Escalation Fears: US-Iran Conflict Could Mirror Iraq and Afghanistan Wars

The standoff between the United States and Iran is showing signs of turning into a prolonged military engagement, one that analysts warn could echo the long, costly wars in Iraq and Afghanistan. Without a clear off-ramp, the conflict risks draining American resources, destabilizing an already volatile region, and sending shockwaves through the global economy and security order.

Why the comparison matters

The wars in Iraq and Afghanistan each lasted more than a decade, cost trillions of dollars, and claimed tens of thousands of lives. The current US-Iran confrontation, while still in its early stages, shares troubling characteristics: open-ended objectives, a lack of defined exit strategy, and an adversary capable of asymmetric warfare. Military planners inside the Pentagon have privately drawn parallels, noting that Iran’s network of proxies and its ability to disrupt oil shipping lanes could force a grinding, multi-front commitment.

Resource strain on the US military

A prolonged campaign would stretch an already fatigued force.

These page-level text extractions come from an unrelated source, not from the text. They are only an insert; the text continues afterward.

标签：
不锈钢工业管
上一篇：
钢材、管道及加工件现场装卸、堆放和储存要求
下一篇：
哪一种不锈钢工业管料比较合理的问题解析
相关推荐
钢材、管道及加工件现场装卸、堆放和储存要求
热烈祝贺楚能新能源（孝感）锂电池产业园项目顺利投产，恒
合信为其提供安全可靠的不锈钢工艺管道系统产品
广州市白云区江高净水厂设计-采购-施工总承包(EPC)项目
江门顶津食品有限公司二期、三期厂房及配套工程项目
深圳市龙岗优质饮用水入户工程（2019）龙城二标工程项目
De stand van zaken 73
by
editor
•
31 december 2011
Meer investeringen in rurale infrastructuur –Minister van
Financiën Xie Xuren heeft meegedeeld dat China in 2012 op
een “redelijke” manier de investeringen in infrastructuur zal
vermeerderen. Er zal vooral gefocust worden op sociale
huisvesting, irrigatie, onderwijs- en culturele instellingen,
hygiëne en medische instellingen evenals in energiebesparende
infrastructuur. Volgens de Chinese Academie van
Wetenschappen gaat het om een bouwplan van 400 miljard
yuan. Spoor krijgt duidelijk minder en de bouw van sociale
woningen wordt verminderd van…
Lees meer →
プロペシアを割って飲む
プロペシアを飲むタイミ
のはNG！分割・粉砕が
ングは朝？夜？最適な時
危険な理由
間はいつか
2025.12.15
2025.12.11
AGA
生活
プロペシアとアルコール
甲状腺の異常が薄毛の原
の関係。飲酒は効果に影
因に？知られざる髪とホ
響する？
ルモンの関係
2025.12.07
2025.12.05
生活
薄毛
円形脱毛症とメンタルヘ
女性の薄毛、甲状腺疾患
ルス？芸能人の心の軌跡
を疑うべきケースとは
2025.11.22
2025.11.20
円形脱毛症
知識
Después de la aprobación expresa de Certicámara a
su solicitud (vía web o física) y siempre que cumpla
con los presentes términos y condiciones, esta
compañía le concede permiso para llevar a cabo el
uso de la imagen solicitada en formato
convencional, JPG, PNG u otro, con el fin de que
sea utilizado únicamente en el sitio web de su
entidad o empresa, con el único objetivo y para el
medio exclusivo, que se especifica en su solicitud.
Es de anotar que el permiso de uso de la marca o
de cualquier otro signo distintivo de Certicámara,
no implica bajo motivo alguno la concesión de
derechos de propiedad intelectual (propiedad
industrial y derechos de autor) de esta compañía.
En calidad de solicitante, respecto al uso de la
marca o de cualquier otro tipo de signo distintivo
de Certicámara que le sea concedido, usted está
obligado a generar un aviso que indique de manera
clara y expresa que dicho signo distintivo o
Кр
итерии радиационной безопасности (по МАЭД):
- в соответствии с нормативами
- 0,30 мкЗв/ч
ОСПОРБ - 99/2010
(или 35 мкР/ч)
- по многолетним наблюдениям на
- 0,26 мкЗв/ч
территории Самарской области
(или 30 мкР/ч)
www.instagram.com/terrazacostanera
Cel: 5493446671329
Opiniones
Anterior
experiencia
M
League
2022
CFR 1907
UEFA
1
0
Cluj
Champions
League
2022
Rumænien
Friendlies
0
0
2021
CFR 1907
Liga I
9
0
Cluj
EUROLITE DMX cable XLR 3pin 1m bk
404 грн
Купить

The US military has spent the past two decades rotating troops through the Middle East, and equipment stockpiles have not fully recovered. Sustained operations against Iran would require additional deployments, increased munitions production, and billions in supplemental funding. Lawmakers on both sides of the aisle have expressed concern about the long-term cost, especially with competing priorities in the Indo-Pacific and Europe.

Regional destabilization

Iran sits at the crossroads of the Middle East. A drawn-out conflict would almost certainly spill across borders. Neighbors like Iraq, Syria, Yemen, and Lebanon already host Iranian-backed militias that could escalate attacks. The Strait of Hormuz, a chokepoint for about a fifth of the world’s oil, could become a flashpoint. Shipping insurance rates have already spiked, and some Gulf states are quietly preparing for disruptions to their own economies.

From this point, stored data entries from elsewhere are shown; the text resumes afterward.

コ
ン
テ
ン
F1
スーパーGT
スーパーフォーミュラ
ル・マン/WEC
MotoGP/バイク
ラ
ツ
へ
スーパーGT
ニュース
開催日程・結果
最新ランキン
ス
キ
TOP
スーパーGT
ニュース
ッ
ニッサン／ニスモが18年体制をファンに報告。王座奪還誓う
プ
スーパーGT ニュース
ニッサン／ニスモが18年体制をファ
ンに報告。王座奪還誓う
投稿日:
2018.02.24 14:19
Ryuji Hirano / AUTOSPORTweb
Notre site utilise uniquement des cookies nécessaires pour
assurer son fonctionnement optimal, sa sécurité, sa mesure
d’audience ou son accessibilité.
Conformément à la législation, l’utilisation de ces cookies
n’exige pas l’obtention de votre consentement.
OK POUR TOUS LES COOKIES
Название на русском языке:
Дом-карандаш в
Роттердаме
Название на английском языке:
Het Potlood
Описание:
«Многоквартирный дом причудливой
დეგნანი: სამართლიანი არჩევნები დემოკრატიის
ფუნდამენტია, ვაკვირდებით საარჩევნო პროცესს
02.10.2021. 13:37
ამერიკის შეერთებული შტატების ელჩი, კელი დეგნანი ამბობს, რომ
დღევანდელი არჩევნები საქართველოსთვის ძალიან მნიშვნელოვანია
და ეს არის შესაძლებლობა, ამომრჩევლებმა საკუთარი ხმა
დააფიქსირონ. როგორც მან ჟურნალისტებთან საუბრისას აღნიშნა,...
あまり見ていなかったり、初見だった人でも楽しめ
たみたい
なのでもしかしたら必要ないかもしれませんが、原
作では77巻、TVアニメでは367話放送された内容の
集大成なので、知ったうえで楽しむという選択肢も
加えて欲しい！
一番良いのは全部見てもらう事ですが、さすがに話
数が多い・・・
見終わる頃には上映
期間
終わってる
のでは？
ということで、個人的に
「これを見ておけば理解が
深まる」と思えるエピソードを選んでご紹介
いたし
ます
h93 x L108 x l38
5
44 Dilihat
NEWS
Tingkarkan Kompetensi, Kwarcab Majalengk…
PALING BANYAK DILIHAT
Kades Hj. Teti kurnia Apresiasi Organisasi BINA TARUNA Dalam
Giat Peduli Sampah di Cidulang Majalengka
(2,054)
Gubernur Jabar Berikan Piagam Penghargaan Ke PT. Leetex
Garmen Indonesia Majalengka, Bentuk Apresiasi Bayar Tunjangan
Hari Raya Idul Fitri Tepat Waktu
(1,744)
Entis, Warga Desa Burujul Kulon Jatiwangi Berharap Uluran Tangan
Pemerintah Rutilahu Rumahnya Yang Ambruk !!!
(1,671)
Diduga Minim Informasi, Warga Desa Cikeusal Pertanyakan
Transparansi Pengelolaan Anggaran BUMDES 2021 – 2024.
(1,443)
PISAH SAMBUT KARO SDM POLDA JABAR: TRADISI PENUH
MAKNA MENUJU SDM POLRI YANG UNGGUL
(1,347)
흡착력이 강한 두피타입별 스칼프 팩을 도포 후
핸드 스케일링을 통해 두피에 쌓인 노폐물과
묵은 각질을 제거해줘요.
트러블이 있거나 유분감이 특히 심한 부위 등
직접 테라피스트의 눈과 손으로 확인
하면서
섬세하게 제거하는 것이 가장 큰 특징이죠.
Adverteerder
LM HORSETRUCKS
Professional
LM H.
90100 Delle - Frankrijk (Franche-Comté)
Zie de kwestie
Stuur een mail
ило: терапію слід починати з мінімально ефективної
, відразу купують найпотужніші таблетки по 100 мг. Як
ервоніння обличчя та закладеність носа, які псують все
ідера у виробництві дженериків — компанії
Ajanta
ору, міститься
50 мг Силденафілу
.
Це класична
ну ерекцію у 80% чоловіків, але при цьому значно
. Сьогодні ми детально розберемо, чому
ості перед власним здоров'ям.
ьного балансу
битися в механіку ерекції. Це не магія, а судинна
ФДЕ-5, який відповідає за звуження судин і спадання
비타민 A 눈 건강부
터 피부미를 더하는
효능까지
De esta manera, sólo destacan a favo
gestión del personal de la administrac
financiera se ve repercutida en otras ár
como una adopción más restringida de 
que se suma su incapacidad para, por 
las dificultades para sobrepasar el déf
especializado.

Global economic and security fallout

The effects wouldn’t stop at the region’s edges. Oil prices have climbed sharply since the first US strikes, and a sustained conflict could push them higher, feeding inflation worldwide. Energy-dependent economies in Europe and Asia would feel the pinch. On the security side, a protracted US-Iran war could embolden other adversaries — Russia and China are watching closely — and weaken the international norms that have restrained state-on-state conflict since 1945.

No formal timeline for de-escalation has been announced. The next few weeks will show whether diplomatic channels can reopen or whether the cycle of retaliation will deepen into something far harder to contain.